Eventually I’ll have something as complex as this crime scene example. My plan is to implement a dictionary of knowledge very much like this, to track what you’ve learnt about convoy HG76. If you have noticed certain things from talking to Higham and other characters, or reading the Confidential Books, you’ll get the option to try that out in the tactical game. If you don’t know these facts you won’t see those branches of the story, and Roberts will get annoyed at you. I want to balance the game nicely so you can’t win by blind-guessing (or knowing the answers already!), and you don’t have to sit through endless chatter to learn the one thing you’re missing, and you come away having uncovered the facts without it seeming to railroad you into a linear narrative.

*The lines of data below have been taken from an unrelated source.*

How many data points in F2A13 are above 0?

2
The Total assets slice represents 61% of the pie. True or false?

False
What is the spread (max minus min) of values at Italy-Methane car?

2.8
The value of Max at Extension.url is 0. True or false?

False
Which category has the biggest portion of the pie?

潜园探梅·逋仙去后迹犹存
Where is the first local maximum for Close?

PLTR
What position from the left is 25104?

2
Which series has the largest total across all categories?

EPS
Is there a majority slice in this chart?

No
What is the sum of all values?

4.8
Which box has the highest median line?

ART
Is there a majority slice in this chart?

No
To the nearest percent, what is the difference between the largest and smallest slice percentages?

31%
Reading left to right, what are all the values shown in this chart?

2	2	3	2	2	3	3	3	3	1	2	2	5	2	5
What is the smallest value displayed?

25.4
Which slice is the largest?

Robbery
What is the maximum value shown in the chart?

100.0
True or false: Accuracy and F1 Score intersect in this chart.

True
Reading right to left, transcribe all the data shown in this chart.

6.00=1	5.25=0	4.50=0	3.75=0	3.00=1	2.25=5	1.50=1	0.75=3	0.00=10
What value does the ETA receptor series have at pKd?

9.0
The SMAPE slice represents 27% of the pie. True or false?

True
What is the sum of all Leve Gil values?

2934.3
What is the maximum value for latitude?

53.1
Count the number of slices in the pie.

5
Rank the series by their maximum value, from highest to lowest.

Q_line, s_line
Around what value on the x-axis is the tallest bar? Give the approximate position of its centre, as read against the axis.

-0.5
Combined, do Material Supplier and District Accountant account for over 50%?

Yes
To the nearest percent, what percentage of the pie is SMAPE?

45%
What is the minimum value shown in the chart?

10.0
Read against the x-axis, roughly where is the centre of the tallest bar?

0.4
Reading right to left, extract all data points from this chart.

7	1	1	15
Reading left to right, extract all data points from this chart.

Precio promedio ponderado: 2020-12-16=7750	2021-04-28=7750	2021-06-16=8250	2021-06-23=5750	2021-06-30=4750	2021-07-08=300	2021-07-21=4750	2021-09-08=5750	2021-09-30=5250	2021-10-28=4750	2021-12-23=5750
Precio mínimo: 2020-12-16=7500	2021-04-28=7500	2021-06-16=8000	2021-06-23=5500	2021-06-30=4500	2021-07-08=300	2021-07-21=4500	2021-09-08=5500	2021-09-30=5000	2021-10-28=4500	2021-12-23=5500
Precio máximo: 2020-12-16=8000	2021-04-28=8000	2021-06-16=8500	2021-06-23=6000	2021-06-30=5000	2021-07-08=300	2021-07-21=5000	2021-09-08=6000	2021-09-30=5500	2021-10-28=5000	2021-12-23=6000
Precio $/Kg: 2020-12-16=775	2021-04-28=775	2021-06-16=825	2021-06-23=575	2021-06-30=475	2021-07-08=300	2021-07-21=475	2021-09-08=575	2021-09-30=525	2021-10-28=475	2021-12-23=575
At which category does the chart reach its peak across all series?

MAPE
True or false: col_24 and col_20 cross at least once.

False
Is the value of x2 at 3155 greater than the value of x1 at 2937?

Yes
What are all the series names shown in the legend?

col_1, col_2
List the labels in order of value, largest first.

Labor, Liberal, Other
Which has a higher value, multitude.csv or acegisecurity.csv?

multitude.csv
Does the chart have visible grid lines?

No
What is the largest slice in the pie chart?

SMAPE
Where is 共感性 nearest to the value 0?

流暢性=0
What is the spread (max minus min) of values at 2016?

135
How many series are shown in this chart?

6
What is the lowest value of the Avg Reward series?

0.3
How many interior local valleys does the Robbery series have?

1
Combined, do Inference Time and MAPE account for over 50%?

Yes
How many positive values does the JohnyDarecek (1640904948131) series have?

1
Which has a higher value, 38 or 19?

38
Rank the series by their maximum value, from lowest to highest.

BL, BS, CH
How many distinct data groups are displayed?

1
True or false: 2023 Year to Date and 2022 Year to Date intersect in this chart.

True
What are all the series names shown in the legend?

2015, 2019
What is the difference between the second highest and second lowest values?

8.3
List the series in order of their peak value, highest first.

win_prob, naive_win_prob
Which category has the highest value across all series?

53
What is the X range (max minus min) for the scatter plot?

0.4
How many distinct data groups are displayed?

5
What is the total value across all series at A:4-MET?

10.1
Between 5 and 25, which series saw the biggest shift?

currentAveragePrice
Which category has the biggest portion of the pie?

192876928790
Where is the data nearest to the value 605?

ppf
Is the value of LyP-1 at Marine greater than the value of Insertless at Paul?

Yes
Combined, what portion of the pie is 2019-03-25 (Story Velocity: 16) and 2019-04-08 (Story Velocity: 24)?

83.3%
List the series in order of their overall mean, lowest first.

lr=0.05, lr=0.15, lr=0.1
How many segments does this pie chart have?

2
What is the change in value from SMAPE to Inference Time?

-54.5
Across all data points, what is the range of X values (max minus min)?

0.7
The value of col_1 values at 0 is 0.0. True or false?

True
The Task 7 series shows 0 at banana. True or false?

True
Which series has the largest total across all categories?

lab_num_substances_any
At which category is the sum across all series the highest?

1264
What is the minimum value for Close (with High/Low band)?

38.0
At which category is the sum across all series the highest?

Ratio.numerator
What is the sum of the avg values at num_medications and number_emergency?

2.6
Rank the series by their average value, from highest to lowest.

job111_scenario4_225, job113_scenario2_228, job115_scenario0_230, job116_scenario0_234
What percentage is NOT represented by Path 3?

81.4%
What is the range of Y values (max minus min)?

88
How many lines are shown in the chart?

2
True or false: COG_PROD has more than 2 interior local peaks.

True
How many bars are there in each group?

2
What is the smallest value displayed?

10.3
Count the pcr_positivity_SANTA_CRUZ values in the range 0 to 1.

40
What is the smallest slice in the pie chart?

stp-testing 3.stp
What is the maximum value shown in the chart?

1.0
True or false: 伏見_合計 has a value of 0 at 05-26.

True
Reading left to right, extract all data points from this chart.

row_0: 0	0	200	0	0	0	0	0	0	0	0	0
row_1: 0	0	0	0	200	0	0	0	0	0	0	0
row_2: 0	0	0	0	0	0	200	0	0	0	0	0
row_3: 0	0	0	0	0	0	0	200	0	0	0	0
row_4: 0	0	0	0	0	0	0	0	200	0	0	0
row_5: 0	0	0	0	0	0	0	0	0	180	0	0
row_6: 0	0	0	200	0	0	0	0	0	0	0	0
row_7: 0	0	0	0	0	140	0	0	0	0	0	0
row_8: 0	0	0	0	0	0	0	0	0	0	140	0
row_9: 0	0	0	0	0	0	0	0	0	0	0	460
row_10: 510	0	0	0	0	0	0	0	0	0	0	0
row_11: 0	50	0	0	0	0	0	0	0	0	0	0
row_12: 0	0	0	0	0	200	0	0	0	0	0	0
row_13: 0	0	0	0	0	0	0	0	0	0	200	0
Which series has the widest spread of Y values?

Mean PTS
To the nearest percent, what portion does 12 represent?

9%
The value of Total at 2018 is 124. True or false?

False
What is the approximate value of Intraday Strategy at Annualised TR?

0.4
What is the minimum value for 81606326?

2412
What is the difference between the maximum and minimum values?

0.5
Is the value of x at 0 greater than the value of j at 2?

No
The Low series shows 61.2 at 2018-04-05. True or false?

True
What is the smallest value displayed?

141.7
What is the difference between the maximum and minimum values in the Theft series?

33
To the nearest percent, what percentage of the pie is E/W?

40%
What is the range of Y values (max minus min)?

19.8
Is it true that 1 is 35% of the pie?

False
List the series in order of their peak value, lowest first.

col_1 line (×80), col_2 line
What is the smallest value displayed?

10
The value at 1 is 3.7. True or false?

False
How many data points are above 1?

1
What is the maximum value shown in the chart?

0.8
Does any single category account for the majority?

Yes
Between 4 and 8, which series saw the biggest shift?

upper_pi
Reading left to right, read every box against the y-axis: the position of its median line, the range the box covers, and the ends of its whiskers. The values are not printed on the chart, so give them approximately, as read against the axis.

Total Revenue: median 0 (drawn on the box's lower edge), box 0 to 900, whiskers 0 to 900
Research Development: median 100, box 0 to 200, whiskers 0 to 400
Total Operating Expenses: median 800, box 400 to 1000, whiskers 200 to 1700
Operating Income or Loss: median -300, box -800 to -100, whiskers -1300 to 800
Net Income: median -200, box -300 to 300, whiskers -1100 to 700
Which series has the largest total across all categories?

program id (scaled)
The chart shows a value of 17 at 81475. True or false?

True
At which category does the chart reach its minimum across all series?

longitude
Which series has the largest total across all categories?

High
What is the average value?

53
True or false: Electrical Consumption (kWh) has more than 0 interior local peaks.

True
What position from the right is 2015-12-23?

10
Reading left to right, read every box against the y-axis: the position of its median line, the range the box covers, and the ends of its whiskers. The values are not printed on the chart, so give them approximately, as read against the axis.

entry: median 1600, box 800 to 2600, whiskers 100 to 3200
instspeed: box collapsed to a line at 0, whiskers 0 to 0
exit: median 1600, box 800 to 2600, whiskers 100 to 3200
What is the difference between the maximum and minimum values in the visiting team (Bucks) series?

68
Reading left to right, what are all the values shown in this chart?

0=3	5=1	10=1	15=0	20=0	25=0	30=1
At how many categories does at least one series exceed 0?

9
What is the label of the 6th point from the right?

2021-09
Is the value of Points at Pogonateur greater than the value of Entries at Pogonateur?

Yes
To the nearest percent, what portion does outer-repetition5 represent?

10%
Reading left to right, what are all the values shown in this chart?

That sounds super-complicated and weeks-of-coding to pull off, right? But no! With ink all I have to do is come up with the text of that branching narrative. I’ve got my knowledge dictionary planned out (I’ve been red-penning the HG76 narrative, thank you Ed Butcher and the Maritime Warfare Centre for scanning the not-Confidential-any-more Books for me), and I’m deciding who/what to give the nuggets to, and what flags I need to keep track off…one of the things I want to capture about the story is how the Wrens made it work. Roberts was kind of a dick towards some people, so I intend to use that impatience tracker as a marker for how much of a yes-man you currently are. If Higham can see Roberts has been sharp with you, he’ll open up a bit more about HG76 (he was sunk out of Audacity on this convoy, it’s how he ended up at WATU, and probably why he didn’t make a good impression with Roberts).
Try out the barest-bones concept demo!
You can play the super-simple demo here (or click the WATU crest below), at simmer.io …health warning: it takes a while to load, and I’ve found (at least on my Mac) you need to toggle full-screen mode to get it to work (you can toggle out again; for some reason it starts paused and won’t un-pause except by full-screen-ing). The game isn’t really meant for WebGL but it’s a convenient and platform-agnostic way to share a sneek peek.
Click the WATU crest to give it a try.
Instructions
- When there’s dialogue on-screen, left-click to continue the story.
- Left-click anywhere on the floor to move (if you click on a wall it will interpret that as the floor on the other side of the way if there is any).
- When you’re standing near a person or the gramophone, press space to interact.
- Heads up, the gramophone plays music, so put your headphones in if you need to. (Actually, do it anyway, because the sound is spatially-aware and it’s a cool effect!)